Look through the records and copy each line that has "lines" in it.

__Collected data entries__:
----------------
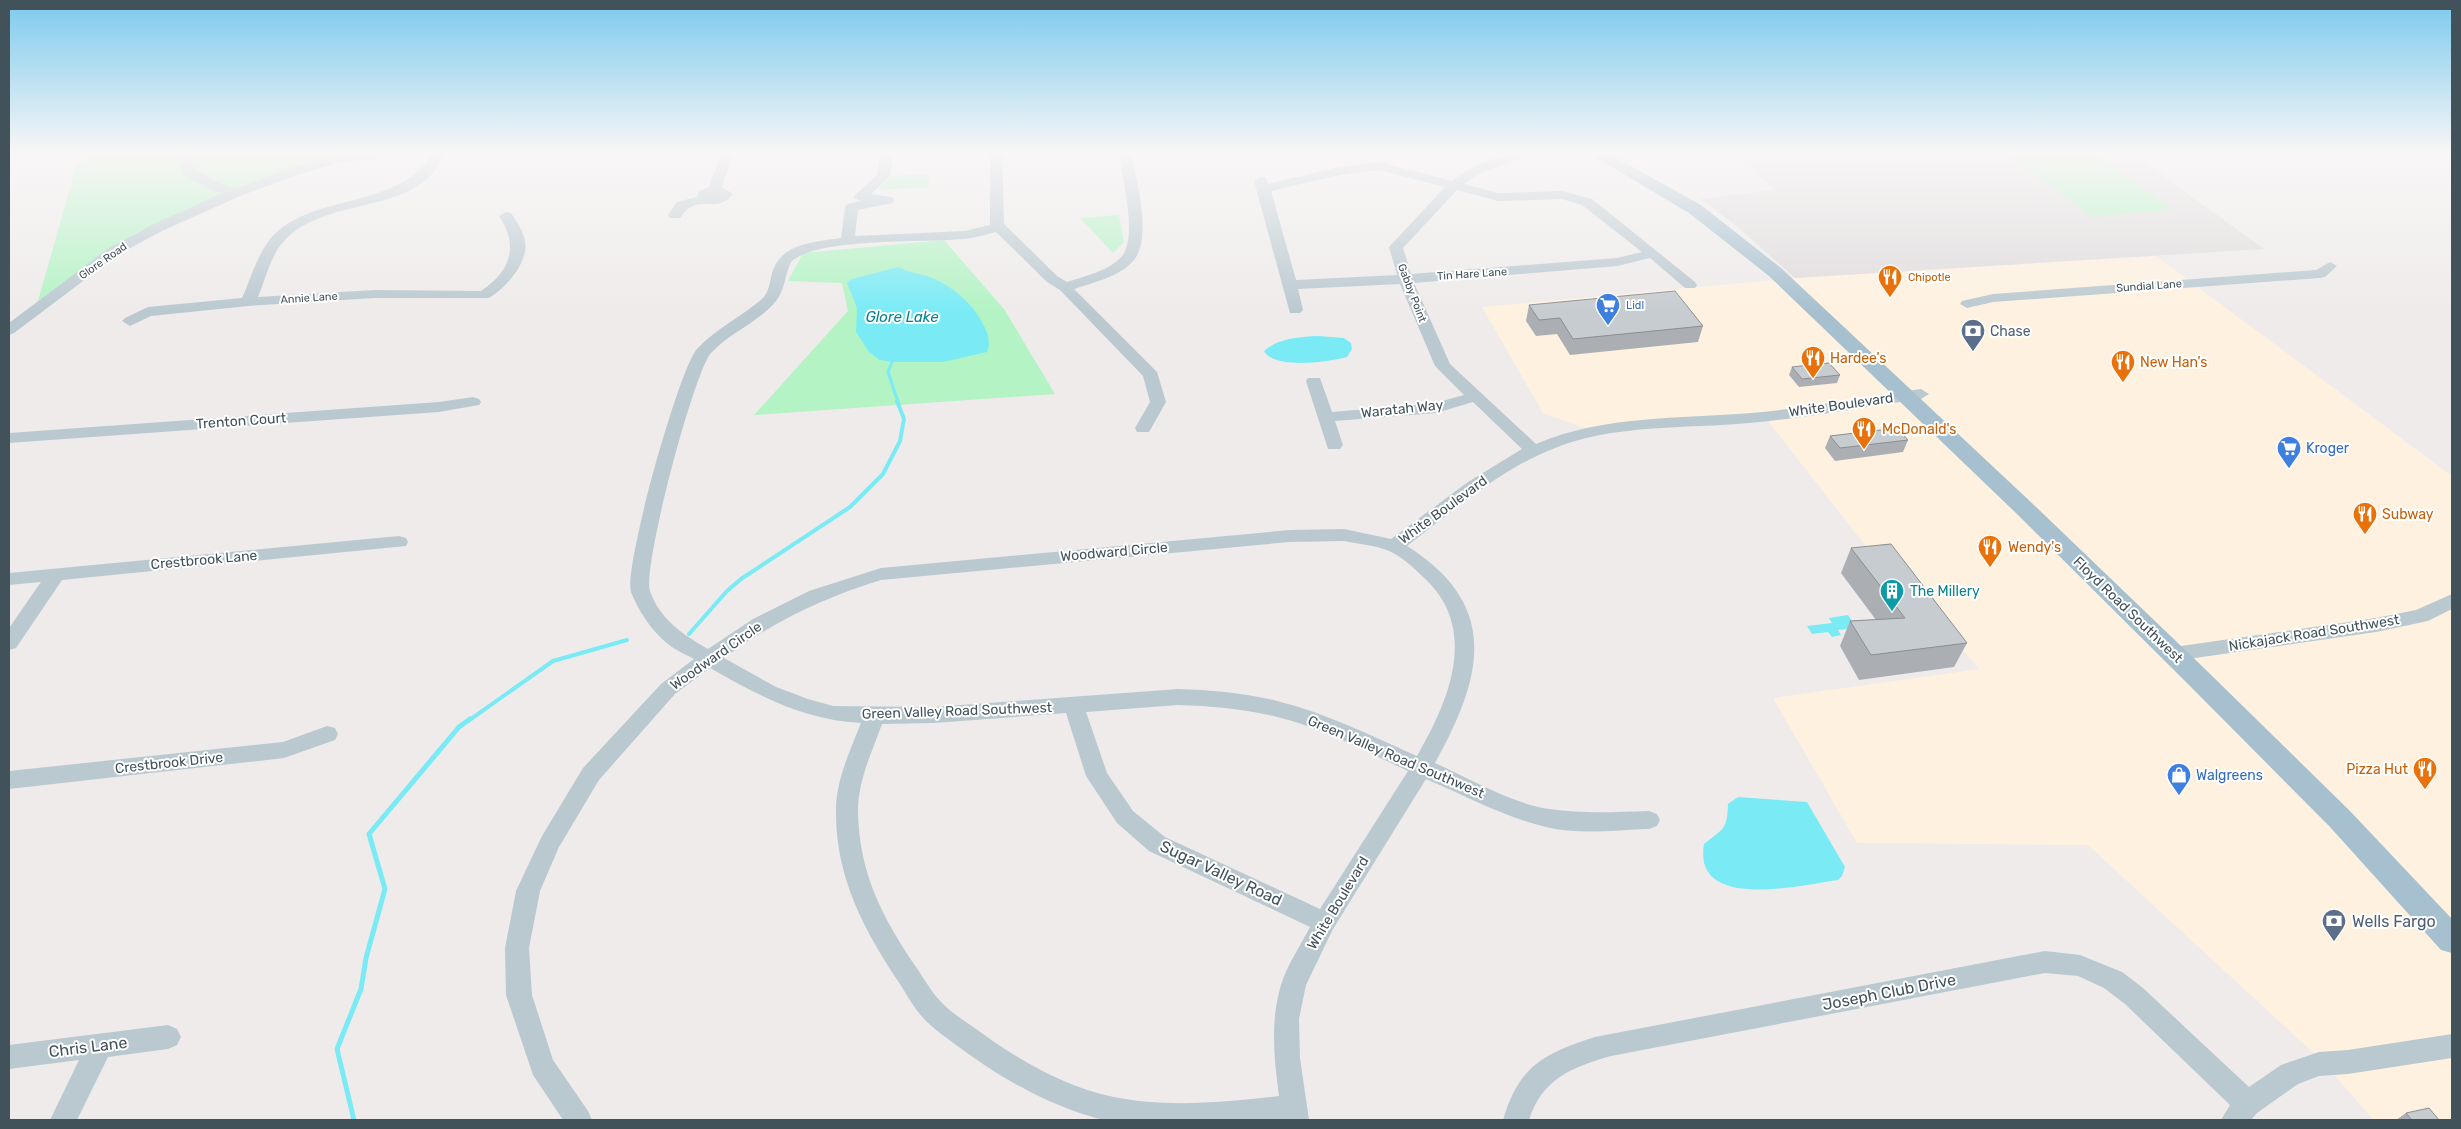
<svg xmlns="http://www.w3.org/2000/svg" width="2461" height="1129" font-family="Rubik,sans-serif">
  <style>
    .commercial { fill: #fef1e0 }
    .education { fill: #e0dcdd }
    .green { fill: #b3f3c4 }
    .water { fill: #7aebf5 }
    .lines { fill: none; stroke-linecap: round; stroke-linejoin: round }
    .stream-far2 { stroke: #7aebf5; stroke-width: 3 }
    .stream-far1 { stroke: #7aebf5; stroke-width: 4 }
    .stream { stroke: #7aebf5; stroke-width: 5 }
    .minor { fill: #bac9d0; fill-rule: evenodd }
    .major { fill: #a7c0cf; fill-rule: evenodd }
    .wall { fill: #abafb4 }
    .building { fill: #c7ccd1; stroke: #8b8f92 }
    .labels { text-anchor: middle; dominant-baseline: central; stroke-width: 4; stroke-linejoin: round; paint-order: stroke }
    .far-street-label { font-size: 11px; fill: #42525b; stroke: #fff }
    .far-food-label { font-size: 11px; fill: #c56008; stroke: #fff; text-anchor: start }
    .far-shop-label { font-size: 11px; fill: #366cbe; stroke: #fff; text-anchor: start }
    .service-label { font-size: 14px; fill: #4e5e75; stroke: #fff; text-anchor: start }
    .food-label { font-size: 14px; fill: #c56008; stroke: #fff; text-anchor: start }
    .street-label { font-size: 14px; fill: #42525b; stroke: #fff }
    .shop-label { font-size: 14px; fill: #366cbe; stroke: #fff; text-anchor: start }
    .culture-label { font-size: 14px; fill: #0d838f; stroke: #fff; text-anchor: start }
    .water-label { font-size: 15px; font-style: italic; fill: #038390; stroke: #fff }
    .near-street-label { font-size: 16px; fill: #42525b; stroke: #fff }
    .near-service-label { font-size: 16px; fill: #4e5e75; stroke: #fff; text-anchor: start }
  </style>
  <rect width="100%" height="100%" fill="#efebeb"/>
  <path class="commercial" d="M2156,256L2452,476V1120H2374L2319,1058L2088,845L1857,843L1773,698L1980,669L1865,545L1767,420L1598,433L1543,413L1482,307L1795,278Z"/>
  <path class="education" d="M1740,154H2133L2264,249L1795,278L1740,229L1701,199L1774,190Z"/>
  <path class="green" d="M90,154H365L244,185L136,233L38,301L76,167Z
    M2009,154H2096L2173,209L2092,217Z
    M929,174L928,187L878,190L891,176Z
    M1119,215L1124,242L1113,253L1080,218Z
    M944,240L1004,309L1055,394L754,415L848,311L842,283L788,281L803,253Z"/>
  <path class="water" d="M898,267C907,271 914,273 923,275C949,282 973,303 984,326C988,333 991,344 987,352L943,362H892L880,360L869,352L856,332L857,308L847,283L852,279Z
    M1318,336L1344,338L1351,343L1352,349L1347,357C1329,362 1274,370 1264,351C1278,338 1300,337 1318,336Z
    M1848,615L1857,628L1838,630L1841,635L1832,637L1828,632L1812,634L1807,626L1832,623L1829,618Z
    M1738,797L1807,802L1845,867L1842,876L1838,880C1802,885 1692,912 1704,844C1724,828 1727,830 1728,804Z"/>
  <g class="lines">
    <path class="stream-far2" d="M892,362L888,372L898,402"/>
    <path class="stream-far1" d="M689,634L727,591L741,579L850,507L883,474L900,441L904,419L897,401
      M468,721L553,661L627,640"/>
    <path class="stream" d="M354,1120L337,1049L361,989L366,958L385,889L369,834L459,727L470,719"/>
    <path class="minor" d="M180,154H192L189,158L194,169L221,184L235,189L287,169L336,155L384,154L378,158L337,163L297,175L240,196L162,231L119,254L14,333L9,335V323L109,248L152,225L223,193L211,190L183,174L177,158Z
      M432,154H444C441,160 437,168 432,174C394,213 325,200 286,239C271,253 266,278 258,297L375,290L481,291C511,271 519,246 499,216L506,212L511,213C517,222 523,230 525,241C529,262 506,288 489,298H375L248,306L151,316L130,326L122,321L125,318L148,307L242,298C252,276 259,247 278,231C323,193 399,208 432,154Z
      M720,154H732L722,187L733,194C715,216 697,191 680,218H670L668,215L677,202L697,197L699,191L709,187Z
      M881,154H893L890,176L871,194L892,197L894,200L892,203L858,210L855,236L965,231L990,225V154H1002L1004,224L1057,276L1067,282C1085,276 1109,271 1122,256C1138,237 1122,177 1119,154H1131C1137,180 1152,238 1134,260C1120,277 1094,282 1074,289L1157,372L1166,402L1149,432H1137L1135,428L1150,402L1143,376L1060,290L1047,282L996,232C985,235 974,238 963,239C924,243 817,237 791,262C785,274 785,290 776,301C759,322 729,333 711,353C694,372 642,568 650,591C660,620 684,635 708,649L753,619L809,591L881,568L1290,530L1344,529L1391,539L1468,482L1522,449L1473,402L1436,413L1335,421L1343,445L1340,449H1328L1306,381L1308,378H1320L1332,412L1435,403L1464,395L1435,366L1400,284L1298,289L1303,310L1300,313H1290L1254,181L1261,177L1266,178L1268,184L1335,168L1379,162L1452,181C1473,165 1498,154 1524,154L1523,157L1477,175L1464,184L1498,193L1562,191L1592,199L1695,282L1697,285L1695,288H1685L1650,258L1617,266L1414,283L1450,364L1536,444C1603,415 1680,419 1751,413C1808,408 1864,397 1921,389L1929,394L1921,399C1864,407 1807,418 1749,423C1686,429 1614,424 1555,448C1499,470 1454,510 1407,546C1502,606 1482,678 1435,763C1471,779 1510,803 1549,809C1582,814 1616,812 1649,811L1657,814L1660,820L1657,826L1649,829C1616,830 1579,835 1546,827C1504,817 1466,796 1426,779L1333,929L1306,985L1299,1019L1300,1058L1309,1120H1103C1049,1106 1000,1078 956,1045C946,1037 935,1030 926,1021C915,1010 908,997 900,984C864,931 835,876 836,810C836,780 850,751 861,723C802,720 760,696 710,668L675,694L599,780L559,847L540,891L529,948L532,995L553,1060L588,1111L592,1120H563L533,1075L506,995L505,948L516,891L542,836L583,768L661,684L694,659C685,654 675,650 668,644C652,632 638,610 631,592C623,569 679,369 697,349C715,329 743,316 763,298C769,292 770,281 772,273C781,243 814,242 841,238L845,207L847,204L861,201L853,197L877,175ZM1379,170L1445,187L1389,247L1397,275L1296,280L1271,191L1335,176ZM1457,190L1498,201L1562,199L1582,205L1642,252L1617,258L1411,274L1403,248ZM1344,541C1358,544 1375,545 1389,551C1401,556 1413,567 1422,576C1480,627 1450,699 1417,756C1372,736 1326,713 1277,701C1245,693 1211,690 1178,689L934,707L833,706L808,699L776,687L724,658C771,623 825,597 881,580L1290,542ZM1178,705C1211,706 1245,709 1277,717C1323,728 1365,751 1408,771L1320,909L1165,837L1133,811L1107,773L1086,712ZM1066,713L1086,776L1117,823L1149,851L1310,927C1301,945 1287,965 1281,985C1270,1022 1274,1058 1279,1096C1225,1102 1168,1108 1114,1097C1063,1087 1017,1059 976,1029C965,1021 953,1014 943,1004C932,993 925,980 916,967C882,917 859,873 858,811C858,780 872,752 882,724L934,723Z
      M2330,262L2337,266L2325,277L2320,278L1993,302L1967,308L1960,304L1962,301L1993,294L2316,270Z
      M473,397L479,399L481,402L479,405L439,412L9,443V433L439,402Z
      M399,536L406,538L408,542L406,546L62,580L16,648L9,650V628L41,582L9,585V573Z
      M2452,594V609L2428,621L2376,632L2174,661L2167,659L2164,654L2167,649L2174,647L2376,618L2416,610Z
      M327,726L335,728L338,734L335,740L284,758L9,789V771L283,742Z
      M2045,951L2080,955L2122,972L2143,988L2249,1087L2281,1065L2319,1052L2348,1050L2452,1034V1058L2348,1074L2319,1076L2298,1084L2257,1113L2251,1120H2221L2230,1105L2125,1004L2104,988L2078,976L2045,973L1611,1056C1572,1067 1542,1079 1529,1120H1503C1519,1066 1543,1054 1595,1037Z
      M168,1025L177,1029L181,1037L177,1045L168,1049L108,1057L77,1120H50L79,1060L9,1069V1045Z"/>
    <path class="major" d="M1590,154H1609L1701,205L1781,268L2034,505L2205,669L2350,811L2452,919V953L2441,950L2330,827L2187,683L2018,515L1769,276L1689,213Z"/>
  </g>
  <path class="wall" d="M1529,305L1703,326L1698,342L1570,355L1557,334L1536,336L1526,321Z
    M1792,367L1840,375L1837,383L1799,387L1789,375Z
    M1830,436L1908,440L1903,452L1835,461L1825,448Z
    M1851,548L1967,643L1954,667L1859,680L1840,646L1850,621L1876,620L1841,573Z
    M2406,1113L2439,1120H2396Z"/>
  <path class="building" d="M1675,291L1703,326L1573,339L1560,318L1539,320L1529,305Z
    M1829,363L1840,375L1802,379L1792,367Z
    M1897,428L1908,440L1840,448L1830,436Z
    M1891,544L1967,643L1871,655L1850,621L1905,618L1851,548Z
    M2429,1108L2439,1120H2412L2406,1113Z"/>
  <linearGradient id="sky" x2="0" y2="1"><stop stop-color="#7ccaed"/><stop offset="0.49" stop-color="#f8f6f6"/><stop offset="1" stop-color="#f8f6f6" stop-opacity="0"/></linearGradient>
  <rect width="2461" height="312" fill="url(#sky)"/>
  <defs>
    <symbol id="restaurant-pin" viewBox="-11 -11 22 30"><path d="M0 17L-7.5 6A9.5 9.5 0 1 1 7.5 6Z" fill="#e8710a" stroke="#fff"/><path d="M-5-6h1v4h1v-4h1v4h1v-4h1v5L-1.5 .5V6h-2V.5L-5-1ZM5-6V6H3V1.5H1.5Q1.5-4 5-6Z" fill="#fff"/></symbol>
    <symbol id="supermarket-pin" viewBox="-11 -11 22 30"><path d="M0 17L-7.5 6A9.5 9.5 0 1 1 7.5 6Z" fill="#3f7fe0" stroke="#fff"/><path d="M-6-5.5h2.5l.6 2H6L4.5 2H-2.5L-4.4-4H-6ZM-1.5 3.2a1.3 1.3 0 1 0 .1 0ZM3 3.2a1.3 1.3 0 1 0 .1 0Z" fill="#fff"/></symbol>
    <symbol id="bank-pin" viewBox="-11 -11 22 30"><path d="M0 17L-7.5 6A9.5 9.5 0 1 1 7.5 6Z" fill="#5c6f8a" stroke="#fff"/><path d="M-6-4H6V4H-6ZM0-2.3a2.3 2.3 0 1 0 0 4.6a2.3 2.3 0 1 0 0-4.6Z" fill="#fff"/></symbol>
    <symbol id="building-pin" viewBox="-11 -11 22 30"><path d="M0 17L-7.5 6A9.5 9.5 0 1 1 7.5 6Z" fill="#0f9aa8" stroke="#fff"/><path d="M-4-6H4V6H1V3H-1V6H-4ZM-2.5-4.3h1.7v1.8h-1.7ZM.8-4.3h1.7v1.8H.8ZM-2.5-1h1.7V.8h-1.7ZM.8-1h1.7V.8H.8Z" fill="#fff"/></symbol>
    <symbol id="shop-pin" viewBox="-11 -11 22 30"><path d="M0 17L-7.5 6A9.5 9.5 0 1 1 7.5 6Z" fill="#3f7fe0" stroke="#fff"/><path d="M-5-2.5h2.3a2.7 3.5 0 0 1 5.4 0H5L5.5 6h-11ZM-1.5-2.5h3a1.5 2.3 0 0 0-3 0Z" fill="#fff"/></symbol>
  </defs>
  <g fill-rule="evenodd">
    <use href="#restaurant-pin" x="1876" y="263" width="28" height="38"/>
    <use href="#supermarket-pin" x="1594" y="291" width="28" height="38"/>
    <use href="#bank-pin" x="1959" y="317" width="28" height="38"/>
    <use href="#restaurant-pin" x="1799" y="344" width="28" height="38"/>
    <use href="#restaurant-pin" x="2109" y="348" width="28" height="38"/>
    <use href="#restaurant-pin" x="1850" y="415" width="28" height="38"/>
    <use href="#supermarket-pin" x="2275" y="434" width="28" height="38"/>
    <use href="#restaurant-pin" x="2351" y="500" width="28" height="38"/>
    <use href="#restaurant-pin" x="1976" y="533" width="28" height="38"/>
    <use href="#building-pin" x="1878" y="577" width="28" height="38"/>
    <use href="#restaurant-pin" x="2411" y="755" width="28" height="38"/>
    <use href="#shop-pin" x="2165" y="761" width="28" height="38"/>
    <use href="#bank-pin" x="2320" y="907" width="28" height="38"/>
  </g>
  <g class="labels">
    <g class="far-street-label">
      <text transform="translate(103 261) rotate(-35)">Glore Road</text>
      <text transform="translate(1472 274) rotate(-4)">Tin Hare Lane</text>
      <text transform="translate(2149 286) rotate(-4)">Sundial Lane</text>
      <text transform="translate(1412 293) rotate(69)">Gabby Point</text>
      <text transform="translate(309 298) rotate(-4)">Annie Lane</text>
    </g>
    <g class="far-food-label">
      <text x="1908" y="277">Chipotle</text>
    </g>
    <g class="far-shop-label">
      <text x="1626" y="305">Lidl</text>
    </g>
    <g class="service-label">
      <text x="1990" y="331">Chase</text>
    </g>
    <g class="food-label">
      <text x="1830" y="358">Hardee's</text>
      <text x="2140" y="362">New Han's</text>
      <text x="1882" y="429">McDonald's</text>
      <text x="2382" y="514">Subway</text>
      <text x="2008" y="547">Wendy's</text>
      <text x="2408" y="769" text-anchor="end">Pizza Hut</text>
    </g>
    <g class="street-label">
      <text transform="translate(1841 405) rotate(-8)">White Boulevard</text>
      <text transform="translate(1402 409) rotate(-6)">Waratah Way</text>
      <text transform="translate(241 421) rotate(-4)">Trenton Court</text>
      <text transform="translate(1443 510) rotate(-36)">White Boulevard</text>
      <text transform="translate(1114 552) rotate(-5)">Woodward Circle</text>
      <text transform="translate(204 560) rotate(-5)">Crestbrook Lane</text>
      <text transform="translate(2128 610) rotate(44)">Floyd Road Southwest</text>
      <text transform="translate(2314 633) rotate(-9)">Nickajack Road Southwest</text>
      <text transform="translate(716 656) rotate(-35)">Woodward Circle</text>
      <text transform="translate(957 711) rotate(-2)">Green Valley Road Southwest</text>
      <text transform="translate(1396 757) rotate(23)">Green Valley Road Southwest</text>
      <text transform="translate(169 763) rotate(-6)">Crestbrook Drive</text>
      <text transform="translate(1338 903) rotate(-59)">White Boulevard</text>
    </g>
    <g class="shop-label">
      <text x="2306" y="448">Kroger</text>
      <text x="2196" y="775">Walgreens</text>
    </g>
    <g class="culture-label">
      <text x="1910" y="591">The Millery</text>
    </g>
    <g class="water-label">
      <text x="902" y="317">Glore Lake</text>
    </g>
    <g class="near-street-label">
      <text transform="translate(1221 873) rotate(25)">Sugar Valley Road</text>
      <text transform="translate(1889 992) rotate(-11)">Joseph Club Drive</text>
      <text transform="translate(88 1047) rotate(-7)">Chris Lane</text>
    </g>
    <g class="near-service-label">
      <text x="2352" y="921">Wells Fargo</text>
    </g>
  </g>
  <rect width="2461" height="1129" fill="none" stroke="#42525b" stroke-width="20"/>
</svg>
----------------
__Solution to the problem__:
    .lines { fill: none; stroke-linecap: round; stroke-linejoin: round }
  <g class="lines">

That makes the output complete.